Cross-Site Scripting (XSS) Flashcards
What is cross-site scripting (XXS)?
Cross-Site Scripting is a web security vulnerability that allows attackers to inject malicious scripts into a legitimate website or web application, these malicious scripts are then executed in the browsers of other users who visit the affected site.
What kind of scripts are used in XXS?
JavaScript and other scripts.
What is Stored XXS or Persistent XXS?
The malicious script is permanently stored on the target server.
Where might you find Stored XXS or Persistent XXS?
Database, comments section, or user profiles.
What is Reflected XXS?
Malicious script is embedded in a URL or input parameter and reflected back to the user in the server’s response.
Who is affected by Stored XXS or Persistent XXS?
Affects all users who visit the affected page.
Where might you find Reflected XXS?
The malicious script is embedded in a URL or input parameter.
Who is affected by Reflected XXS?
Users who interact with the crafted link.
What is DOM-Based XSS?
The vulnerability is in the client-side JavaScript code, where the malicious payload is processed directly in the browser without involving the server.

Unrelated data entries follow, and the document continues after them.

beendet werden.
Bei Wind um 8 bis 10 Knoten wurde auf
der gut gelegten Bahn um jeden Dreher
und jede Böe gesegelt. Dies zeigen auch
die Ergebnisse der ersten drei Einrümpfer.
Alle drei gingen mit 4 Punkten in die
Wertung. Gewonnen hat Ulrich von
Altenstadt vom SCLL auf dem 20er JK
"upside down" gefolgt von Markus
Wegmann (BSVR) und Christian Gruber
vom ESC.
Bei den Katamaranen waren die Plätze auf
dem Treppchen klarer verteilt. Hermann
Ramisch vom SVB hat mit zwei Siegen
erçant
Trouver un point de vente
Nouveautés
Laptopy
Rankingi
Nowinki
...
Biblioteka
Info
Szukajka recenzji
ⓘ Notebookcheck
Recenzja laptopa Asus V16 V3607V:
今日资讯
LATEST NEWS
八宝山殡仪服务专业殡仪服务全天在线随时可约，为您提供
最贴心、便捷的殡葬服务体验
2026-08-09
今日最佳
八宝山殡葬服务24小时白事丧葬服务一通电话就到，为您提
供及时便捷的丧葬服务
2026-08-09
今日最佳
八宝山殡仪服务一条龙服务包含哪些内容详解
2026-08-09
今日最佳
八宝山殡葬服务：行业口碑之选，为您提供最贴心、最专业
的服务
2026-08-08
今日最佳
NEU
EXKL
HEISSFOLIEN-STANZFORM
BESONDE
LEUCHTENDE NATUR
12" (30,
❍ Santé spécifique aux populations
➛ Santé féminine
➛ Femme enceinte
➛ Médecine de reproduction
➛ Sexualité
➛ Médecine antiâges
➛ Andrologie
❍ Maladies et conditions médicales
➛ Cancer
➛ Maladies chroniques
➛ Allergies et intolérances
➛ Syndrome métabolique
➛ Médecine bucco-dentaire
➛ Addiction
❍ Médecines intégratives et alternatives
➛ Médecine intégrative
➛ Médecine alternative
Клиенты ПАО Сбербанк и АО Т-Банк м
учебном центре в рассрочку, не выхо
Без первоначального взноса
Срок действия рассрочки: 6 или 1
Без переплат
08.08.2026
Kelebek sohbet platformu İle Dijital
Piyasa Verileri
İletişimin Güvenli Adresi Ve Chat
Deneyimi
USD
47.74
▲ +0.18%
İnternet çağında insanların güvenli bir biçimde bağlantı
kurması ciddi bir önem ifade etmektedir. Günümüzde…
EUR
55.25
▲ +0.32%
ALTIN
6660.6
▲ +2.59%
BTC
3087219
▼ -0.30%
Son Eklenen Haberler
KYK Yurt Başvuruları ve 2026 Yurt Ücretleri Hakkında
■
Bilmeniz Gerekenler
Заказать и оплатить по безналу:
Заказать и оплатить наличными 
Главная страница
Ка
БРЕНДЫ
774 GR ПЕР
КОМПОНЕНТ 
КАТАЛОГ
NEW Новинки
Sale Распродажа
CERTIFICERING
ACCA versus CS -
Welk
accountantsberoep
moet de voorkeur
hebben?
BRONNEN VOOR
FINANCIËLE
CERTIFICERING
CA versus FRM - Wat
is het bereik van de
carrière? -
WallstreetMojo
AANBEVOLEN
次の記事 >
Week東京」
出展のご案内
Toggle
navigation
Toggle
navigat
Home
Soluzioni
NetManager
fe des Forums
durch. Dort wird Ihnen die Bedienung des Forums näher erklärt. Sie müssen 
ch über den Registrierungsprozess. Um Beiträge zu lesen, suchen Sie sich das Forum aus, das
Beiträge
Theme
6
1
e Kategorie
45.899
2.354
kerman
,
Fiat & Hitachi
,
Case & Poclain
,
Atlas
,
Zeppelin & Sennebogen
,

How does DOM-Based XXS work?
A website dynamically updates content based on URL parameters or user input.
What is the impact of DOM-Based XXS?
Can bypass server-side protections since the attack happens entirely in the browser.
What are some XXS targets?
Search boxes, forms, URL parameters, and content management systems.
What are the impacts of XXS?
Data theft, session hijacking, website defacement, malware distribution, and privilege escalation.
What is the XXS manual testing script?
<script>
alert('XSS')
</script>How do you prevent XXS?
Sanitize user input (OWASP ESAPI), encode output (HTML encode, JavaScript escape), content security policy (CSP), avoid inline JavaScript, use secure libraries (React, Angular), validate inputs.